━━━━━ Information supplied
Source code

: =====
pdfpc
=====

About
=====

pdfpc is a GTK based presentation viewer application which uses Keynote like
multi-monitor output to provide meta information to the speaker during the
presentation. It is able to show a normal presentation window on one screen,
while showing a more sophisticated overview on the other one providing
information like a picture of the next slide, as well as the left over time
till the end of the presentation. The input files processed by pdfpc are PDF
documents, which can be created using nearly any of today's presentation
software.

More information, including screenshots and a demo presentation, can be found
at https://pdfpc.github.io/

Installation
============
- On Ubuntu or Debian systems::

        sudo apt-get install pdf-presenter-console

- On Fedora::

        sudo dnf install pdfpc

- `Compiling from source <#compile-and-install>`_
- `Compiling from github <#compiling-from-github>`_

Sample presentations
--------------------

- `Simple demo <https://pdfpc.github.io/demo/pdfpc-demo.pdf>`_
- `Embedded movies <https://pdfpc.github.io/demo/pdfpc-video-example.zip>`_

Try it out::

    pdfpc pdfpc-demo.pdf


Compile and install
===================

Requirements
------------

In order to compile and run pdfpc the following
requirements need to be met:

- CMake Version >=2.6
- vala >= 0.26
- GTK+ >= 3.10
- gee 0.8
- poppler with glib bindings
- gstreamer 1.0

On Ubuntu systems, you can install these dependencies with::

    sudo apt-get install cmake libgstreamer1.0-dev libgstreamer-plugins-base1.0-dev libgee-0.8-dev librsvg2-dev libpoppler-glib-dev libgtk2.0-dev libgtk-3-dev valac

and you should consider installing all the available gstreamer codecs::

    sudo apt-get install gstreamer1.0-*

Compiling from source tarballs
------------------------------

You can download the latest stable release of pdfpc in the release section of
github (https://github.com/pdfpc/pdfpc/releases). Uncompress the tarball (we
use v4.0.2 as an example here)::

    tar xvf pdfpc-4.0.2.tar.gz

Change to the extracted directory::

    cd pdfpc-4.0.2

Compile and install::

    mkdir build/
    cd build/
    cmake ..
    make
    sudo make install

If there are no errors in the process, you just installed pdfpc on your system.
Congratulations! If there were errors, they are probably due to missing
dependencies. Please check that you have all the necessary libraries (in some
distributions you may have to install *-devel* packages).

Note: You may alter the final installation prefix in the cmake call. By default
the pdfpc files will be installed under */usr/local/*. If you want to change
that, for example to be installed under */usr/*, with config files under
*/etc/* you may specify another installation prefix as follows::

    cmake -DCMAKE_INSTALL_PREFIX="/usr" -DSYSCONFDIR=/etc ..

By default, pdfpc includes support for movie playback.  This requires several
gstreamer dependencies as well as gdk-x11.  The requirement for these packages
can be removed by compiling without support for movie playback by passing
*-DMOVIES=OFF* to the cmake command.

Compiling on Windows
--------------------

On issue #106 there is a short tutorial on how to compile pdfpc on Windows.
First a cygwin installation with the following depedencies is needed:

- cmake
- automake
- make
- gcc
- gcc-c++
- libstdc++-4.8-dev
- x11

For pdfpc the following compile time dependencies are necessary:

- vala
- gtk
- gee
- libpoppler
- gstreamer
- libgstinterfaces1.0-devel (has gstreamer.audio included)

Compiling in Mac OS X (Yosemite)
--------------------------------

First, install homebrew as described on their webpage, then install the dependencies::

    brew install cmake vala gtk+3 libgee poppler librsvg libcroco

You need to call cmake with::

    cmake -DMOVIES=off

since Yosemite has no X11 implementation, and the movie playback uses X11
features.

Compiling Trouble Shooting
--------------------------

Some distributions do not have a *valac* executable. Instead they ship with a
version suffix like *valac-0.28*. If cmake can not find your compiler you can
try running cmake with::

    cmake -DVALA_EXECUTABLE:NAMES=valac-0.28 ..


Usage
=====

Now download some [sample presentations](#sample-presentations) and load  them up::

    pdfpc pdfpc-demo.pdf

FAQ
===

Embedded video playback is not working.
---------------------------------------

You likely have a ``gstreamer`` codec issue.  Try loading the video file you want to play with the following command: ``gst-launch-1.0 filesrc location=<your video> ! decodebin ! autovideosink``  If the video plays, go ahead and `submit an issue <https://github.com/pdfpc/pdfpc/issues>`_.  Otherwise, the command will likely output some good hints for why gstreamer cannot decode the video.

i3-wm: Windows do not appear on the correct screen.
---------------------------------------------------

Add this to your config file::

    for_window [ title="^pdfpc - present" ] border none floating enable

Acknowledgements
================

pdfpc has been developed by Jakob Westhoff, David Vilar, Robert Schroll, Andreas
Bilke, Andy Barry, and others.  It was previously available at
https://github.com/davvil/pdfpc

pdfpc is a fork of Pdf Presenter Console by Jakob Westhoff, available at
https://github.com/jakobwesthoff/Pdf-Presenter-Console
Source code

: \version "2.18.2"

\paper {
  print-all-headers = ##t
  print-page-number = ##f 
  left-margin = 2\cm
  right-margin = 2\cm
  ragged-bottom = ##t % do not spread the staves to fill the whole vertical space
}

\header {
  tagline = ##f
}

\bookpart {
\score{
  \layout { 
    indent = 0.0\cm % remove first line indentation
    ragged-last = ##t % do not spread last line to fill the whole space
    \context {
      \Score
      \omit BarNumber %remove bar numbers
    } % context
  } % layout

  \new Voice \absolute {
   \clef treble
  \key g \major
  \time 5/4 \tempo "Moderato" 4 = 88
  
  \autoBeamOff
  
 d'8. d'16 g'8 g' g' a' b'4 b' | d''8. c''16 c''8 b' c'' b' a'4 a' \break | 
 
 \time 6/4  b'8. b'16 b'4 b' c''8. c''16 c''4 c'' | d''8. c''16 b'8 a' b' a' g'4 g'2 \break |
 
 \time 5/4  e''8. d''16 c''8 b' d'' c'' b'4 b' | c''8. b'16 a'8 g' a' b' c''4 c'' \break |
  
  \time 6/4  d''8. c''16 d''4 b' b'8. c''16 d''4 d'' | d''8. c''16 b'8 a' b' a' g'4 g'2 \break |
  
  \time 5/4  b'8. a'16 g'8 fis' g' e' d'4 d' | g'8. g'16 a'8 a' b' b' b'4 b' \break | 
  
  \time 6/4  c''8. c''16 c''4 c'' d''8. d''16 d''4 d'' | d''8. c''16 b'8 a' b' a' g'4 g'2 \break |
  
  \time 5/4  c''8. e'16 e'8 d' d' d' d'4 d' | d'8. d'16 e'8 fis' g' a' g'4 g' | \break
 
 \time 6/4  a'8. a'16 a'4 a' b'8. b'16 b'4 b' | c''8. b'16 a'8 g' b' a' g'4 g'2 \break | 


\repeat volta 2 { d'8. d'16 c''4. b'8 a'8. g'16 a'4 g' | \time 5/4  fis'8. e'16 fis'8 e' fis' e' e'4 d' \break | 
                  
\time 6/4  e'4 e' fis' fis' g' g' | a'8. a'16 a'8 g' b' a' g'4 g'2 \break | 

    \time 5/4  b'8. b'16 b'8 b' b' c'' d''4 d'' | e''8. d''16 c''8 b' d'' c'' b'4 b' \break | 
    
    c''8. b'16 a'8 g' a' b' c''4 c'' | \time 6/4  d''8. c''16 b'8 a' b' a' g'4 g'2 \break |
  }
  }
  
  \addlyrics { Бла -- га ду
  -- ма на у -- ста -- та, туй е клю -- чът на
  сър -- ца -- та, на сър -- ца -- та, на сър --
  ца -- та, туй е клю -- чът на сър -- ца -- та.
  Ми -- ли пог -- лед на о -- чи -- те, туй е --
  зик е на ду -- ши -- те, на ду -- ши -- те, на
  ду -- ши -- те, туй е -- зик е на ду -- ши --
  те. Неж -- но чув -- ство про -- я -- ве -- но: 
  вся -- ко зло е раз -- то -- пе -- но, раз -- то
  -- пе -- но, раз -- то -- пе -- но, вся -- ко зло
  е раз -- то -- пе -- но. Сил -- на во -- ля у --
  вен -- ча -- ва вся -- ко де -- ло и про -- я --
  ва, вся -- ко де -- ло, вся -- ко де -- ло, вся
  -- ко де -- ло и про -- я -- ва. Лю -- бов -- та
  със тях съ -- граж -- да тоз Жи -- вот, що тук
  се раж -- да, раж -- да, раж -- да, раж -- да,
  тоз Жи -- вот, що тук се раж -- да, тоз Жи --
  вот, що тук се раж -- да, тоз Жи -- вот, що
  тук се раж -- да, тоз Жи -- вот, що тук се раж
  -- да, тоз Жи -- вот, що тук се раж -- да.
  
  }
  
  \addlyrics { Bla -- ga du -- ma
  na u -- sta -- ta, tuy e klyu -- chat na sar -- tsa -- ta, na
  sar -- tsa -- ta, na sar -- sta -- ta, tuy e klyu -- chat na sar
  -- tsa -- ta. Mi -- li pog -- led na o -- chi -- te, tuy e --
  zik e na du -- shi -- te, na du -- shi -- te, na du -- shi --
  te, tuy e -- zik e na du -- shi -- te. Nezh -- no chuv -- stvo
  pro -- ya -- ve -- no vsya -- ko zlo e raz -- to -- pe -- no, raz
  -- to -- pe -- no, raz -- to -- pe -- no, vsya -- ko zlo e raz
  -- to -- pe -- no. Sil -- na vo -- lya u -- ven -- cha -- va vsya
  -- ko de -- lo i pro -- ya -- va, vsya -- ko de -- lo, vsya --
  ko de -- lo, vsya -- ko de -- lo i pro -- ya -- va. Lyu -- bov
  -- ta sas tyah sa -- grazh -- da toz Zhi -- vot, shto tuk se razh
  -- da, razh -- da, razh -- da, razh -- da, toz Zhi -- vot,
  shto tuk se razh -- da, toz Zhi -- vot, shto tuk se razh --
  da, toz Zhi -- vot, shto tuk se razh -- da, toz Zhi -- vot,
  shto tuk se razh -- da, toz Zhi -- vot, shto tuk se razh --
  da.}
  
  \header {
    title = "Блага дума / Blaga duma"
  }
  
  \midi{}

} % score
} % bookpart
━━━━━━━━━━
◆ Task brief ◆
Working from the records above, write out verbatim only the lines from the line containing "Embedded video playback is not working." through the line containing "Add this to".

◆ Expected output ◆
Embedded video playback is not working.
---------------------------------------

You likely have a ``gstreamer`` codec issue.  Try loading the video file you want to play with the following command: ``gst-launch-1.0 filesrc location=<your video> ! decodebin ! autovideosink``  If the video plays, go ahead and `submit an issue <https://github.com/pdfpc/pdfpc/issues>`_.  Otherwise, the command will likely output some good hints for why gstreamer cannot decode the video.

i3-wm: Windows do not appear on the correct screen.
---------------------------------------------------

Add this to your config file::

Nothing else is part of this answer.